Use today = 2025-09-01. Consider NYC taxi trip data over the last 7 days inclusive (2025-08-26 to 2025-09-01, America/New_York). You receive two datasets and must write a fast, vectorized analysis (no Python for-loops over rows). Data schema and tiny samples:
trips(id, taxi_id, pickup_ts, dropoff_ts, pickup_zone_id, dropoff_zone_id, distance_miles, fare_amount)

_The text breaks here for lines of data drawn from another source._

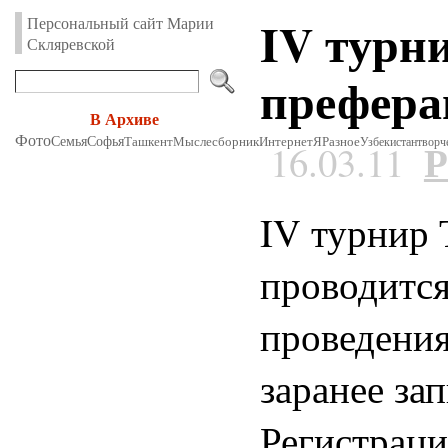
IV турн
Персональный сайт Марии
Скляревской
префера
В Архиве
Фото
Семья
Софья
Ташкент
Мыслесборник
Интернет
Я
Разное
Узбекистан
творч
Р
16.03.11
IV турнир 
проводится
проведения
заранее за
Регистраци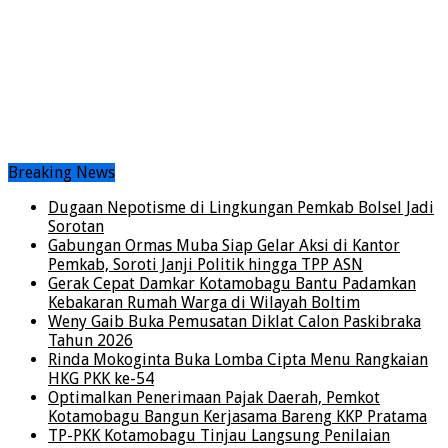
Breaking News
Dugaan Nepotisme di Lingkungan Pemkab Bolsel Jadi
Sorotan
Gabungan Ormas Muba Siap Gelar Aksi di Kantor
Pemkab, Soroti Janji Politik hingga TPP ASN
Gerak Cepat Damkar Kotamobagu Bantu Padamkan
Kebakaran Rumah Warga di Wilayah Boltim
Weny Gaib Buka Pemusatan Diklat Calon Paskibraka
Tahun 2026
Rinda Mokoginta Buka Lomba Cipta Menu Rangkaian
HKG PKK ke-54
Optimalkan Penerimaan Pajak Daerah, Pemkot
Kotamobagu Bangun Kerjasama Bareng KKP Pratama
TP-PKK Kotamobagu Tinjau Langsung Penilaian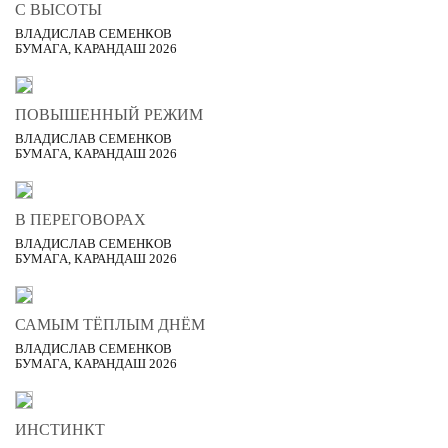
С ВЫСОТЫ
ВЛАДИСЛАВ СЕМЕНКОВ
БУМАГА, КАРАНДАШ 2026
ПОВЫШЕННЫЙ РЕЖИМ
ВЛАДИСЛАВ СЕМЕНКОВ
БУМАГА, КАРАНДАШ 2026
В ПЕРЕГОВОРАХ
ВЛАДИСЛАВ СЕМЕНКОВ
БУМАГА, КАРАНДАШ 2026
САМЫМ ТЁПЛЫМ ДНЁМ
ВЛАДИСЛАВ СЕМЕНКОВ
БУМАГА, КАРАНДАШ 2026
ИНСТИНКТ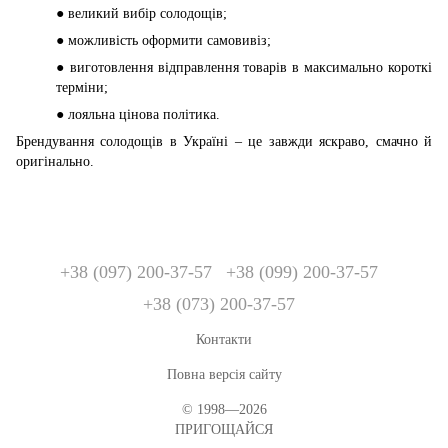
● великий вибір солодощів;
● можливість оформити самовивіз;
● виготовлення відправлення товарів в максимально короткі
терміни;
● лояльна цінова політика.
Брендування солодощів в Україні – це завжди яскраво, смачно й
оригінально.
+38 (097) 200-37-57
+38 (099) 200-37-57
+38 (073) 200-37-57
Контакти
Повна версія сайту
© 1998—2026
ПРИГОЩАЙСЯ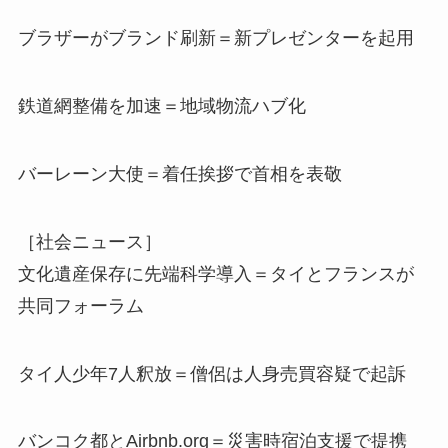
ブラザーがブランド刷新＝新プレゼンターを起用
鉄道網整備を加速＝地域物流ハブ化
バーレーン大使＝着任挨拶で首相を表敬
［社会ニュース］
文化遺産保存に先端科学導入＝タイとフランスが
共同フォーラム
タイ人少年7人釈放＝僧侶は人身売買容疑で起訴
バンコク都とAirbnb.org＝災害時宿泊支援で提携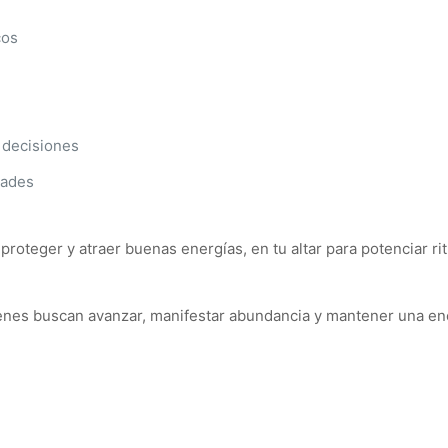
cos
e decisiones
dades
 proteger y atraer buenas energías, en tu altar para potenciar ri
enes buscan avanzar, manifestar abundancia y mantener una ener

1 | 101 | 2025-08-26 08:15 | 2025-08-26 08:45 | 1 | 3 | 6.0 | 18.50
2 | 102 | 2025-08-26 00:20 | 2025-08-26 00:50 | 2 | 1 | 4.0 | 14.00
3 | 101 | 2025-08-28 01:10 | 2025-08-28 01:40 | 1 | 1 | 3.0 | 12.00
4 | 103 | 2025-08-30 17:05 | 2025-08-30 17:25 | 4 | 2 | 2.5 | 9.50
5 | 104 | 2025-09-01 02:30 | 2025-09-01 03:20 | 1 | 4 | 10.0 | 30.00
6 | 102 | 2025-08-31 23:50 | 2025-09-01 00:10 | 3 | 3 | 5.0 | 16.00
zones(zone_id, borough)
1 | Manhattan
2 | Brooklyn
3 | Queens
4 | Bronx
Tasks:
-
After joining trips with zones on pickup_zone_id, compute per (borough, hour_of_day from pickup_ts) the median trip speed in mph, where speed = distance_miles / duration_hours. Filter trips to 1 ≤ duration_minutes ≤ 120 and 1 ≤ speed ≤ 80. Return the top 3 (borough, hour) pairs by median speed; break ties by borough asc, then hour asc. Report the exact (borough, hour, median_speed_mph) triples. 2) For trips with pickup borough = 'Manhattan' and pickup time between 00:00 and 05:00 inclusive, identify the 3 taxi_id with the largest 95th percentile of trip duration (minutes) over the same date range; break ties by taxi_id asc. Clearly define how you compute the 95th percentile (e.g., pandas/numpy method) and use a stable, vectorized approach. 3) Provide pandas code (or SQL) that runs in O(n log n) or better due to grouping/quantile operations, avoids per-row loops, and uses: parsed datetime dtypes; one-to-many join performed once; categorical dtype for borough; appropriate indexing on pickup_ts for time filtering. 4) Briefly justify two memory/performance optimizations you employ (e.g., downcasting floats/ints, using groupby-agg with quantile in a single pass, avoiding intermediate copies).